AU adds minor for auto industry

Published: Jun 24, 2008 1:00:00 AM
Media Contact: Dawn Kent, dkent@bhamnews.com,

Source: Birmingham News

Auburn University has launched a program to train engineers for Alabama's automotive industry, the latest effort by state educators to prepare students for critical, high-value jobs in vehicle assembly plants.

The school is implementing an automotive manufacturing engineering minor, a course of study that teaches skills needed for upper- and mid-level management posts in factories such as those that Mercedes-Benz, Honda and Hyundai have built in the state.

Auburn's effort comes as Alabama is trying to add a fourth automaker - Volkswagen - to that lineup. But while the initiative could give the state an edge in recruiting new companies, it's squarely aimed at supporting existing ones.

As Alabama's automotive industry matures, it's incumbent upon the state to provide not only the people who can build the cars, but also those who can design and implement the processes that make assembly plants hum, said Steve Sewell, executive vice president of the Economic Development Partnership of Alabama.

"We've demonstrated that we can provide the production work force that companies need to be successful, and we've demonstrated that we've got all of the other advantages to support an automotive-related company," he said. "Now companies are going to be looking for the mid-level managers, skilled positions and experienced personnel who can help them be competitive."

At Auburn, the new minor is part of a broader automotive industry focus, which could eventually include more engineering training on the graduate level, as well as additional research programs.

For John Evans, associate professor of industrial and systems engineering at Auburn, the move is simply an extension of the university's land-grant mission.

Auburn is known for its extensive network of agricultural stations amid farmland throughout the state, but these days, automotive plants are springing up on such sites instead of crops, he said.

"We're sitting in the middle of the largest automotive expansion in years," Evans said, noting Hyundai's Montgomery assembly plant and a similar facility for Kia in west Georgia, both a short drive from Auburn's
campus.

Auburn already is involved in supporting the automotive industry. Its Center for Advanced Vehicle Electronics, or CAVE, provides research for a number of automotive companies, among others.

Industrial engineering students, both graduate and undergraduate, also work at assembly and supplier plants, helping coordinate lean manufacturing, quality control, safety and ergonomics programs that help the facilities run efficiently.

But, Evans said, there's a need to supply even more engineering capabilities to these companies.

The new 15-hour minor, approved last year, is geared toward students who are majoring in either mechanical or industrial engineering. It includes courses in vehicle technology, as well as factory floor control, lean manufacturing and other processes that improve efficiency.

The training should make Auburn students more marketable to automotive plants and spark a circle of prosperity that could make its way back to the university.

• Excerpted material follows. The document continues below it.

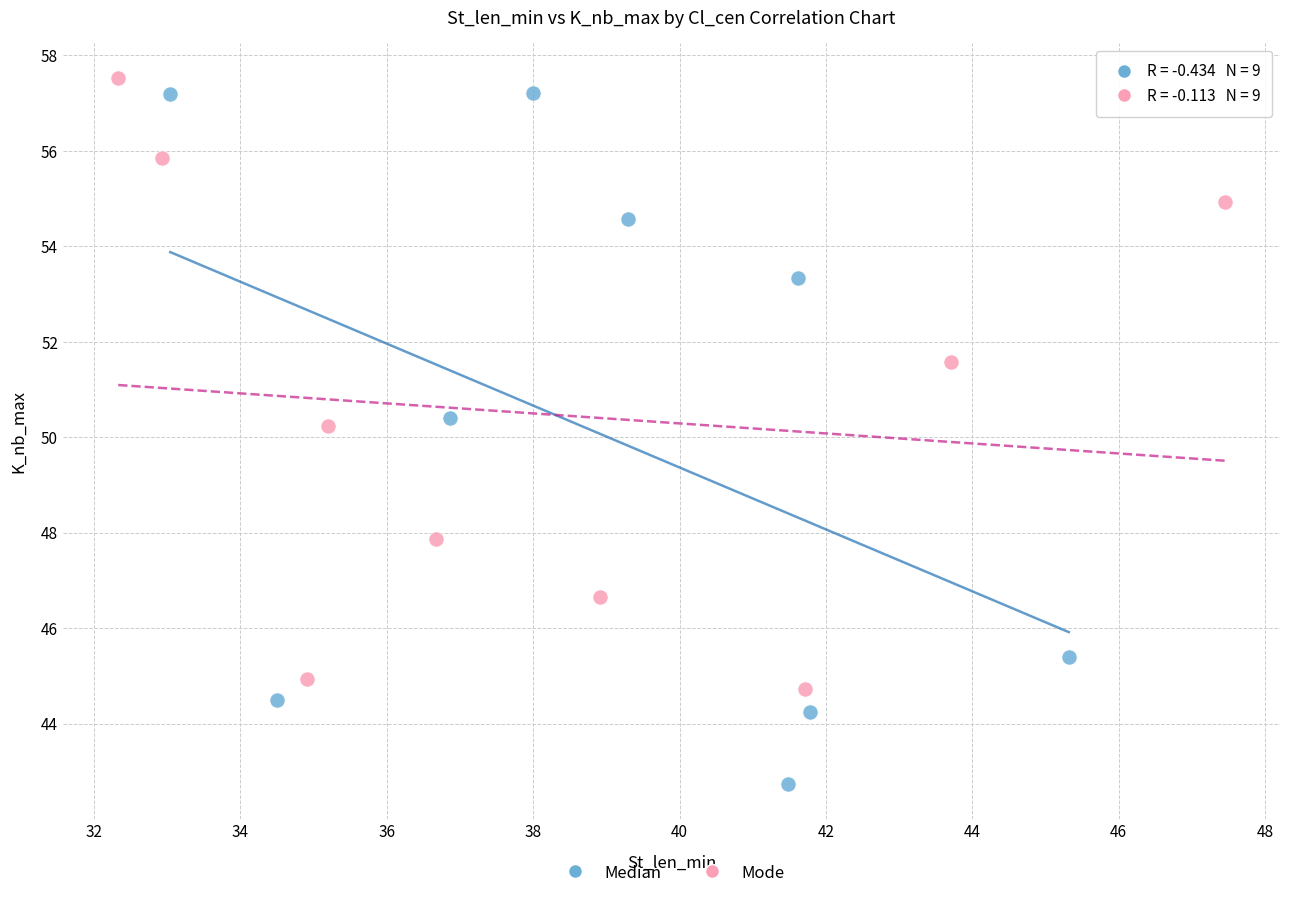

What are all the series names shown in the legend?

Median, Mode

"We'll put more Auburn students in factories and hopefully make the plants more efficient, which will grow the state economy," Evans said.

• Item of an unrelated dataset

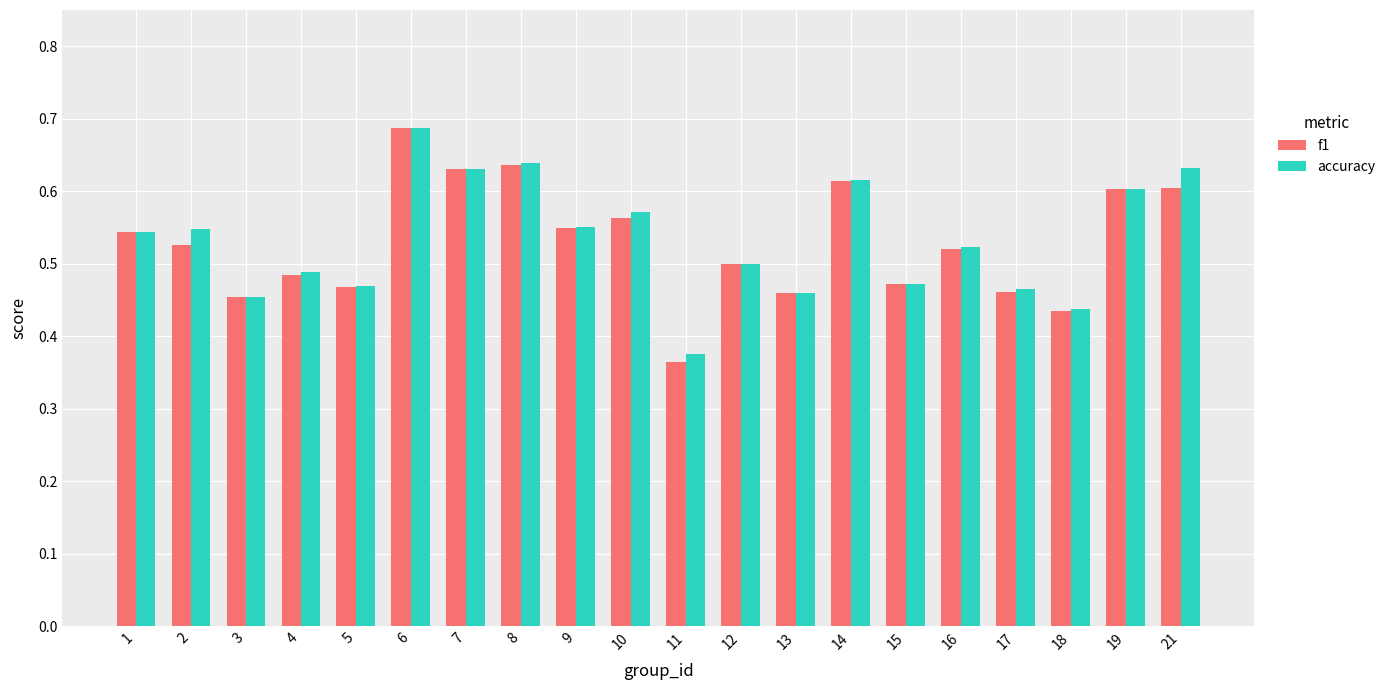

How many groups of bars are there?

20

According to the Bureau of Labor Statistics, engineers employed in the motor vehicle manufacturing industry earn in the range of $70,000 annually, while those on the management level take home yearly pay that tops six figures.

Across the state, schools are supporting the automotive industry, from a specialized curriculum that trains technicians at two-year colleges to additional training and research programs at universities.

For example, at the University of Alabama at Birmingham, a program trains primarily graduate students in the use of lightweight materials and related processes that reduce vehicle weight, helping improve performance parameters such as fuel economy.

The state now has a host of automotive training programs, but continued development of the talent base is crucial, said Ron Davis, president of the Alabama Automotive Manufacturers Association and plant manager at ZF Lemforder's Tuscaloosa facility, which supplies axle assemblies to Mercedes.

"What's good today will not be good tomorrow," he said. "We need to keep getting better and stronger."